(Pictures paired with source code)

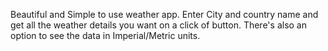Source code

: Beautiful and Simple to use weather app.
Enter City and country name and get all the weather details you want on a click of button.
There's also an option to see the data in Imperial/Metric units.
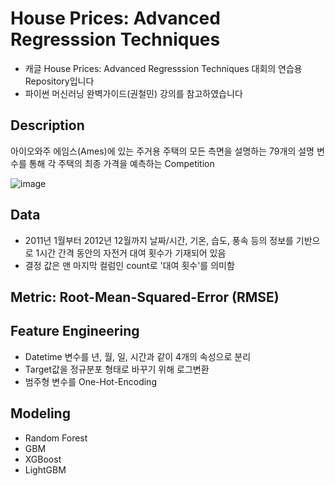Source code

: # House Prices: Advanced Regresssion Techniques

* 캐글 House Prices: Advanced Regresssion Techniques 대회의 연습용 Repository입니다
* 파이썬 머신러닝 완벽가이드(권철민) 강의를 참고하였습니다


## Description

아이오와주 에임스(Ames)에 있는 주거용 주택의 모든 측면을 설명하는 79개의 설명 변수를 통해 각 주택의 최종 가격을 예측하는 Competition

![image](https://user-images.githubusercontent.com/67913569/131615896-47e2d6a8-4d4f-463c-b930-fa32e4e5e31a.png)


## Data

* 2011년 1월부터 2012년 12월까지 날짜/시간, 기온, 습도, 풍속 등의 정보를 기반으로 1시간 간격 동안의 자전거 대여 횟수가 기재되어 있음
* 결정 값은 맨 마지막 컬럼인 count로 '대여 횟수'를 의미함

## Metric:  Root-Mean-Squared-Error (RMSE)



## Feature Engineering

* Datetime 변수를 년, 월, 일, 시간과 같이 4개의 속성으로 분리
* Target값을 정규분포 형태로 바꾸기 위해 로그변환
* 범주형 변수를 One-Hot-Encoding

## Modeling

* Random Forest
* GBM
* XGBoost
* LightGBM

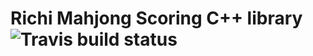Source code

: # Richi Mahjong Scoring C++ library ![Travis build status](https://travis-ci.org/ycraft/mahjong.svg?branch=master)
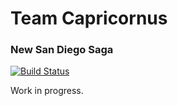 # Team Capricornus

### New San Diego Saga
[![Build Status](https://img.shields.io/travis/com/:user/:repo.svg)](https://img.shields.io/travis/com/:user/:repo.svg)

Work in progress.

_Written task_: Each line from the one containing "# Richi Mahjong" through the end of the records above is to be retyped exactly, with the pictures omitted and nothing added.

_Response to this task_:
: # Richi Mahjong Scoring C++ library ![Travis build status](https://travis-ci.org/ycraft/mahjong.svg?branch=master)
 # Team Capricornus

### New San Diego Saga
[![Build Status](https://img.shields.io/travis/com/:user/:repo.svg)](https://img.shields.io/travis/com/:user/:repo.svg)

Work in progress.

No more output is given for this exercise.